Repurposing technology, of course, does not necessarily have to involve physical reconfiguration. The people we heard about have purposes for technology that far exceed the limited imagination of technology developers. Ritual emerged as an important theme. For example, the spinning of harddrives and DVDs is for some a necessary physical action to deliver content, and for others is a ritual repetition of devotional text, and an excellent means of merit making. Indeed we learned that it is possible to fill software code with Buddhist mantras, which in turn are enacted when the software code is executed. The conference itself opened with a ceremony conducted by gkisedtanamoogk, an indigenous leader from Maine. Conducted over video conference, both the technology and the ritual mediated participants' relations between one another.
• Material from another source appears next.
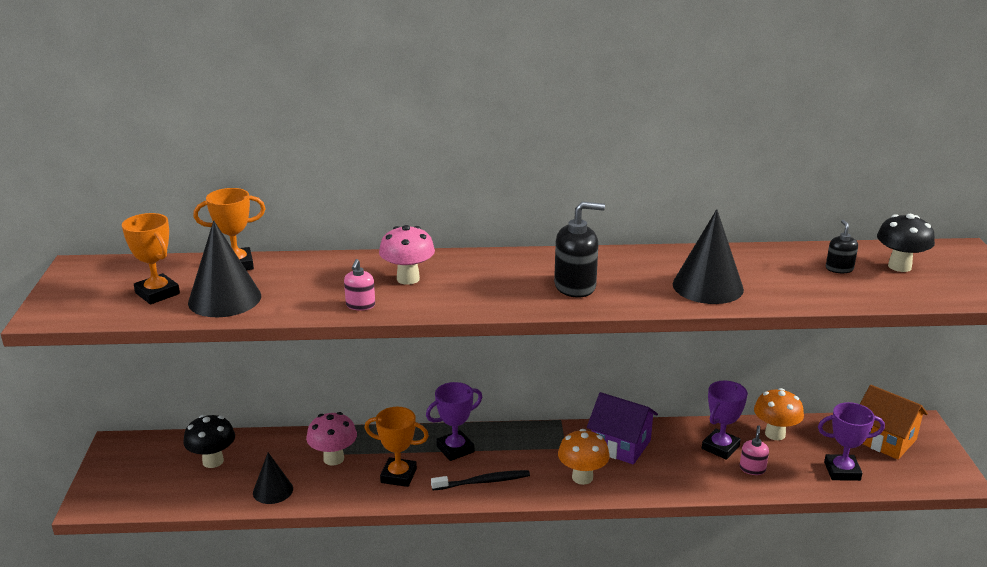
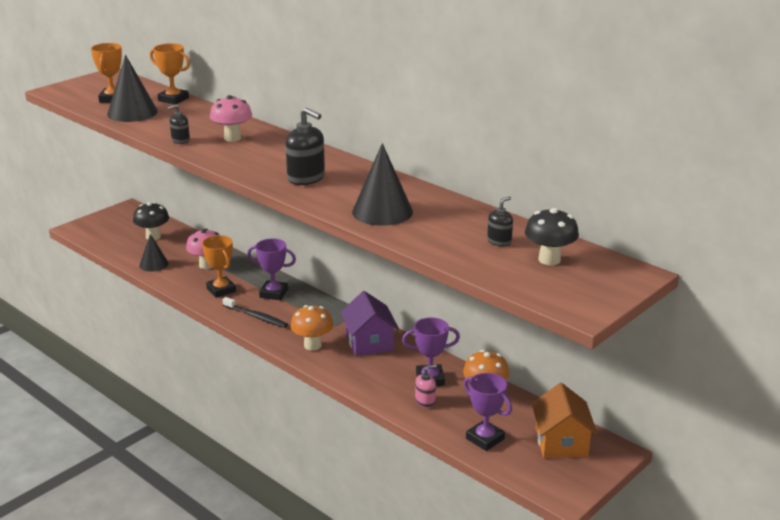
camera: 45 degrees right, 0 degrees up
(360, 305) = (180, 140): pink soap dispenser -> black soap dispenser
And difference IS captivating! Applications to design schools, graduate courses in information systems, and even public policy programs are awash with people wanting to do "design for the bottom of the pyramid" or "the next billion" or "ICT4D." As if collectively creating our own (exogenous) kinship ties, designers and technology developers increasingly have so-called developing regions in their sights. I find this both hopeful, and deeply unsettling. Kinship, even the exogenous kind, involves actual people and actual relationships. Yet this captivation has come through the frame of the
"bottom of the pyramid," "the next billion", etc. which converts the urge to make kinship into something far more dangerous. As an anthropologist in a non-traditional setting, I have seen many intelligent, well-meaning people take trips to exotic locales to talk to 'real people' (a phrase I have critiqued elsewhere) only to come back home and use phrases like 'people in those countries.' This meaningless phrase is all too often repeated as a shortcut for defining people by what they lack. At times I have even caught myself doing this, wrapped up in the urge to make kinship between the people I do research amongst and the people who make technologies. This is why 'bottom of the pyramid' is so destructive: it is only when this framing is prefigured that an indigenous group in Mexico has anything whatsoever to do with rural farmers in Zambia. Calls to specify, to define, and understand diversity amongst these groups can easily be found in relation to bottom of the pyramid discourse. However, what was so interesting about this conference is that participants in this gathering did not even need to make this kind of call. Instead each in their own way offered up alternatives, bypassing this discourse entirely.
Five or ten years ago talk of bottom of the pyramid made sense, to the extent that elites in technology development were blissfully unaware of a world outside a San Francisco/London/Tokyo bubble. That bubble needed bursting. However, it created a burden by creating a new class of designers, technology developers and policy makers whose primary point of entry into dealing seriously with difference is through an imagined singular category of People Who Lack. Instead of deploying this discourse, and attempting to deconstruct it, the projects showcased at the meeting created transformations which took place not just amongst people seemingly in need of development, but involved changes in (for example) how museum artifacts get archived or how collaborators come to an agreement. Instead of solving the world's problems with the aid of powerful technologies, the projects engaged with technology through people's capacities. This says to me that a different social imagination is in fact possible.